Document section »
# Jon from WV



## Guest (Dec 28, 2008)

what's up Jon from WV. where do you ride? there's a pretty good bunch of people on here from WV/VA/MD/PA that hit up snowshoe & such. mostly the PA mountains though, like liberty, whitetail & seven springs.


so welcome!


----------



## Phenix_Rider (Dec 24, 2008)

'Sup. I ride Seven Springs and the Wisp all the time (when there's snow instead of rain)


----------



## Guest (Dec 31, 2008)

yeah, Snowshoe is 4 hours away but worth the drive. Winterplace is 2 hours but sucks.
When I go to MD I ride Whitetail mostly, cuz my friend works there. Wisp is cool too... been meaning to try out Seven Springs.

oh yeah and I got an epic pass, leavin for colorado on Sunday, wooo


----------



## Guest (Dec 31, 2008)

hey your my jon!!! glad you decided to join!!! YAY!!!!

Jenn... this is one of the guys you would have stayed with if you had decided to go to snowshoe with me...


----------



## Guest (Dec 31, 2008)

umm, okay :dunno: 

and it wasn't if i had decided, i believe i didn't have any money, or something...had to work, or something...had the kids...or something.

who wants to go to snowshoe this weekend???


----------



## Guest (Jan 1, 2009)

hey Jules. You suck, cuz I know you're at Whitetail right now! i'm still kickin myself for not bringin my boards to Motown.

I forgive you Jenn, just don't let it happen again! from what i understand we have some similar hobbies haha


----------

Task input »
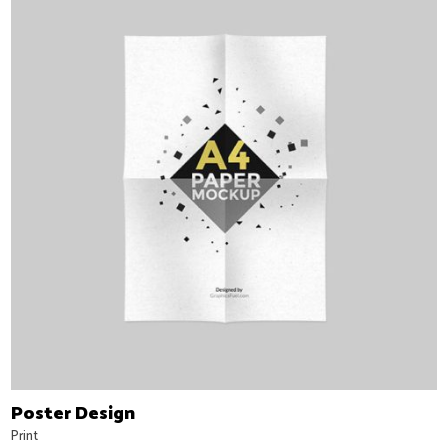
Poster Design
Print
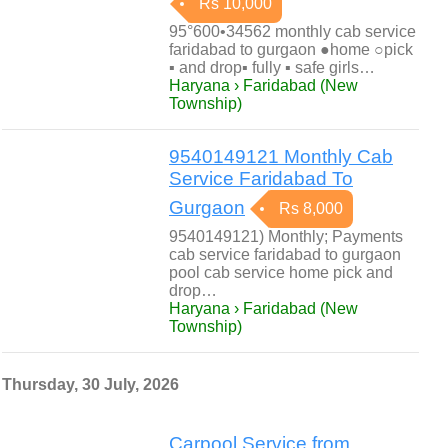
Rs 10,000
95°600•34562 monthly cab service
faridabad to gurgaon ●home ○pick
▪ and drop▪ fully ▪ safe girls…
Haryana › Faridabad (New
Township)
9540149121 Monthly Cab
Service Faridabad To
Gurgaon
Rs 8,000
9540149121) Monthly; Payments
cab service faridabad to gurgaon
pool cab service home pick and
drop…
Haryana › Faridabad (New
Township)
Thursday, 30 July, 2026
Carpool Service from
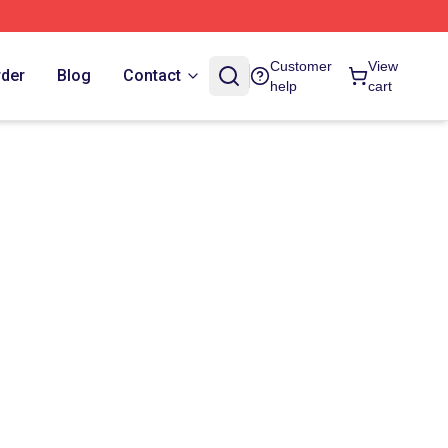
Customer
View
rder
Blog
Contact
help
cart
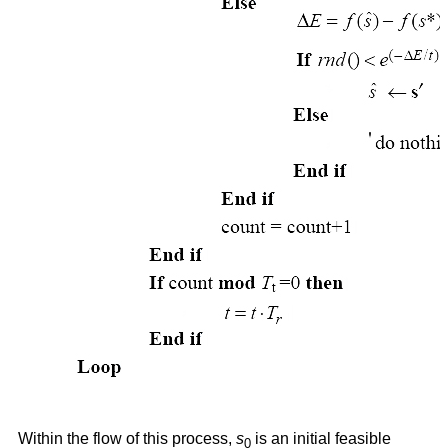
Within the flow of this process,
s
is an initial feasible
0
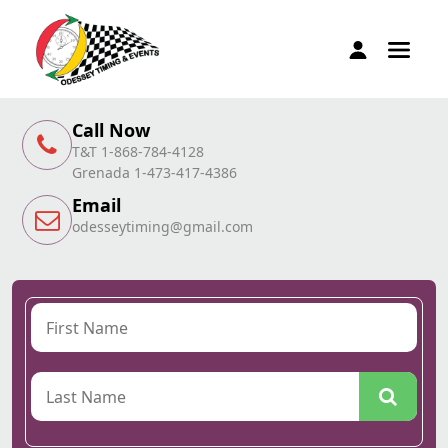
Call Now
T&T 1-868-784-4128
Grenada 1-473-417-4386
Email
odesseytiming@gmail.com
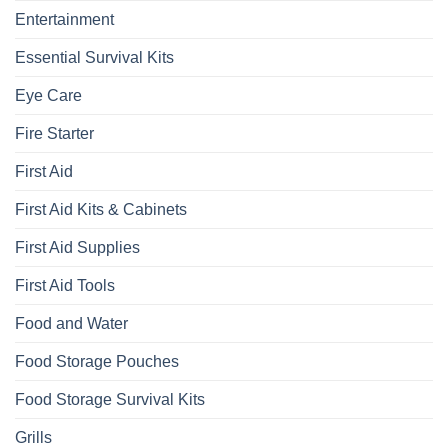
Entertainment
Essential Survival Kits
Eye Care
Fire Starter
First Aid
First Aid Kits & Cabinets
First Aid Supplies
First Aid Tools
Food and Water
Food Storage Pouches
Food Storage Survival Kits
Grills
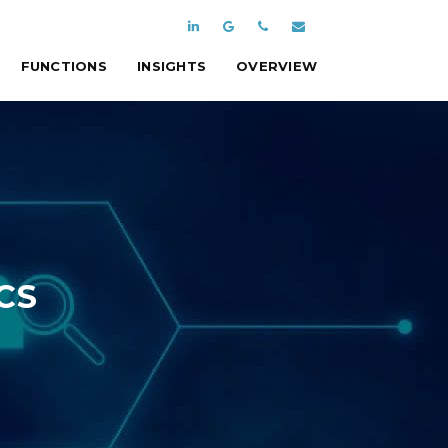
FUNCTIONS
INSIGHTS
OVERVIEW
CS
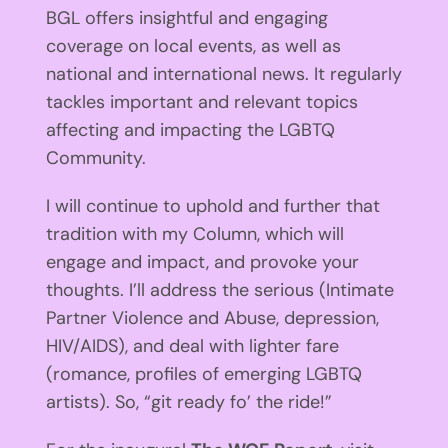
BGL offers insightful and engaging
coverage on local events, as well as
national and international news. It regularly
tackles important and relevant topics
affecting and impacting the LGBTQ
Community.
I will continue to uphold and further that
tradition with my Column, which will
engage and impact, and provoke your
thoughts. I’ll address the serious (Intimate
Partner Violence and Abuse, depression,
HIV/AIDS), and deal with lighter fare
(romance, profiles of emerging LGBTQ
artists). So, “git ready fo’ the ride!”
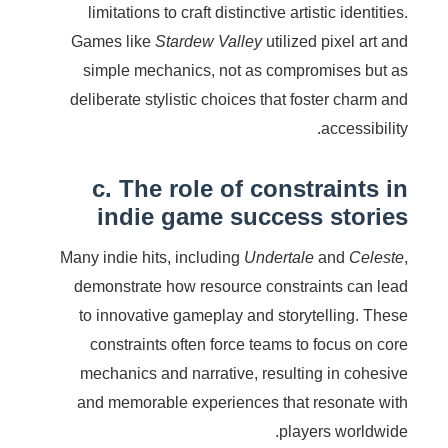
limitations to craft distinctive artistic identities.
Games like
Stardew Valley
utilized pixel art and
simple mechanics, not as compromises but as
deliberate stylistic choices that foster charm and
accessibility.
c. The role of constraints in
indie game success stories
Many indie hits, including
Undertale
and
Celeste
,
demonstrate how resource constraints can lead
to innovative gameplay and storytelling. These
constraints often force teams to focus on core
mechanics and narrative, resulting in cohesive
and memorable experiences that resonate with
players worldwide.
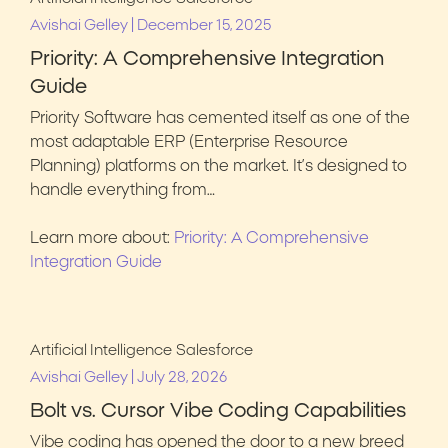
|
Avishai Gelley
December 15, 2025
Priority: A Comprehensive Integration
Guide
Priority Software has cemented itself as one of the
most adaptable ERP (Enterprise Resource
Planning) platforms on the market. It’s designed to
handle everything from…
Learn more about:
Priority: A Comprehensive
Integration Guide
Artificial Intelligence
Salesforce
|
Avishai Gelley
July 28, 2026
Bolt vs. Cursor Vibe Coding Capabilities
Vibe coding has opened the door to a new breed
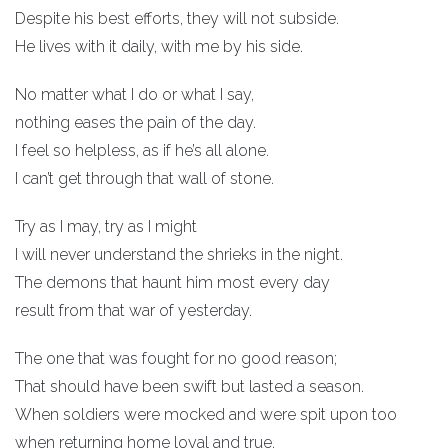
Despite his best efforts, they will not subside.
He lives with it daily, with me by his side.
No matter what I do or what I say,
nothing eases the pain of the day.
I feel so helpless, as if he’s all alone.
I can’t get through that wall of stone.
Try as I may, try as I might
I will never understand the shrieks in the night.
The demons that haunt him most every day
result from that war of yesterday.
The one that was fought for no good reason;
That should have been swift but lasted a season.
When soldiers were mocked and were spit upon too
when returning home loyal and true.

Problems and tasks »
1. Quote the part of the snowboarding forum thread that opens with the words containing "and it wasn't" and closes with "snowshoe this weekend???".
2. Please print the records exactly, from their start through the line containing "Carpool Service from", leaving the pictures out of your answer.

Task responses »
1.
and it wasn't if i had decided, i believe i didn't have any money, or something...had to work, or something...had the kids...or something.

who wants to go to snowshoe this weekend???

2.
Poster Design
Print
Rs 10,000
95°600•34562 monthly cab service
faridabad to gurgaon ●home ○pick
▪ and drop▪ fully ▪ safe girls…
Haryana › Faridabad (New
Township)
9540149121 Monthly Cab
Service Faridabad To
Gurgaon
Rs 8,000
9540149121) Monthly; Payments
cab service faridabad to gurgaon
pool cab service home pick and
drop…
Haryana › Faridabad (New
Township)
Thursday, 30 July, 2026
Carpool Service from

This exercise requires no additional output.